I’m making an attempt to know the process undergone to find out a perform of three unbiased variables that satisfies orthogonality relations for roots and powers larger than two.

Firstly I’ll write an instance of what I’m making an attempt to enhance on:

If we now have a foundation of oscillations $ e_{i} = {x_{0}^{0}, x_{0}^{1}, x_{0}^{2}, .., x_{0}^{i}} $ for the $i^{th} $ oscillation, below a remodel $ a_{i} = (a_{1}, a_{2}, a_{3}, .., a_{i}) $ for $ f(x) $

Equally for $ g(y) $: $ e_{j} = {y_{0}^{0}, y_{0}^{1}, y_{0}^{2}, .., y_{0}^{j}} $ and $ b_{j} = (b_{1}, b_{2}, b_{3}, .., b_{j}) $

In order that $ {e_{i}, e_{j} } in B $

Then the transformations $ T(e_{i}) = sum_{i=1}^{n} a_{i}e_{i} $ and $ T(e_{j}) = sum_{j=1}^{m} b_{j}e_{j} $ will be mixed below that foundation utilizing a sq. norm.

It’s understood that for coefficients $ (a,b) $ two capabilities are orthogonal by their interior product $ langle x,y rangle = sum_{i=1}^{infty} x_{i}y_{i} $ if:

$$ langle f,g rangle = int_{a}^{b} f(x) g(x) .dx = 0 $$

I can see that is true through the use of $ y(x) $ in order that $g(y(x)) = g(x) $ in order that we will say $ { f(g(x)), g(f(y)) }leqslant B $

Nonetheless I’m caught when contemplating a 3rd perform $ h(z) $, as a result of earlier than we might use a sq. norm of each transformations:

$$ sqrt = sqrt{a_{i}b^{j}} sqrt{ e_{i} cdot e_{j}} $$

for a circle centered round $ (a,b) $ for $ sup(x + y) leqslant sup(a + b) $

$$ (x+a)^{2} + (y-b)^{2} = r^{2} $$

that could be a convergent for when

when $ sqrt{a_{i}b^{j}} = sqrt{ e_{i} cdot e_{j}} $ which create statistics it approaches $|x||y| $

What do you do for $ f(x), g(y), h(z) $ with $ y(x), z(x) $?

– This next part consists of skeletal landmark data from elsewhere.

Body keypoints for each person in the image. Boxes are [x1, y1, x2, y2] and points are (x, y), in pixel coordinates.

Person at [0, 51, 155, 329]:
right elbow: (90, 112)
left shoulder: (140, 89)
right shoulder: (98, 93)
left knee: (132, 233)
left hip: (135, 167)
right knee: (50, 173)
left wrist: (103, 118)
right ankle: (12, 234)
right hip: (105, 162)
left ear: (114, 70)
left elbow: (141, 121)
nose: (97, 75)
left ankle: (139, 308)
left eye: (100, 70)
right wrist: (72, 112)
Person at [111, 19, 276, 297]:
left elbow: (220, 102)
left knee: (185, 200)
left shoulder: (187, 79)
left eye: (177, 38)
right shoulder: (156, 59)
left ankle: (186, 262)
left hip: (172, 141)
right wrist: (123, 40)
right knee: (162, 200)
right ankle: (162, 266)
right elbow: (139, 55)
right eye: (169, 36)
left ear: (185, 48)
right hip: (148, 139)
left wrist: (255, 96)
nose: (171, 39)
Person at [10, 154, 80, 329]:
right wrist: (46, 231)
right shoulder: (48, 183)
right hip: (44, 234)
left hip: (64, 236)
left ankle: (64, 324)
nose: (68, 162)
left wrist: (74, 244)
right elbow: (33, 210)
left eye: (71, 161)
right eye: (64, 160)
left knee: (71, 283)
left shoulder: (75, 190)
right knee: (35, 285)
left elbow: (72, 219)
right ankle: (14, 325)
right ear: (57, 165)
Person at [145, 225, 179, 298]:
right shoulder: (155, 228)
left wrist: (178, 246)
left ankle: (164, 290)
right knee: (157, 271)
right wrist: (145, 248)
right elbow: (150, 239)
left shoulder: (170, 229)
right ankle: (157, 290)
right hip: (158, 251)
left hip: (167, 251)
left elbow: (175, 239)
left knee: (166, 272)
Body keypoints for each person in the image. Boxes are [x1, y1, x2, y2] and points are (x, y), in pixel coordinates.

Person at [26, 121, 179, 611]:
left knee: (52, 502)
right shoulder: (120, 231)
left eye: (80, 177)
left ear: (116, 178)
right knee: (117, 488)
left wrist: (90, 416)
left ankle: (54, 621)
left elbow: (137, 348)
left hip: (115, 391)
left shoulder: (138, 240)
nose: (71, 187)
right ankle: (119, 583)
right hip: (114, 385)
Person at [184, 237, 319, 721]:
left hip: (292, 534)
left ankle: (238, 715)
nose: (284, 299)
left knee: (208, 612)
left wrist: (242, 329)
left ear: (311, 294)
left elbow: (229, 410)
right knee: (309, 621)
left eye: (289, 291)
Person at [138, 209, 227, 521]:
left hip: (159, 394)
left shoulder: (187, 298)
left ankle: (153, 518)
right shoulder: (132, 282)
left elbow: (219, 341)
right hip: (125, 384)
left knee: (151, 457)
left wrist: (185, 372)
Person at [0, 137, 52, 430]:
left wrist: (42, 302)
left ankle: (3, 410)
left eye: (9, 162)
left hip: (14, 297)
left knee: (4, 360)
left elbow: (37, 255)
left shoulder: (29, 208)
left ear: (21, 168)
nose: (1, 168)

It could appear apparent to up the norms index by one, nevertheless we’re nonetheless constrained to $ r^{2} $, at the least with out utilizing $ S_{3} $. How do you heart a sphere round a cubic norm?

Is there such a factor are a triple interior product? $ langle f | h | g rangle $ with some notion of separation $ ok $ that I’m overlooking?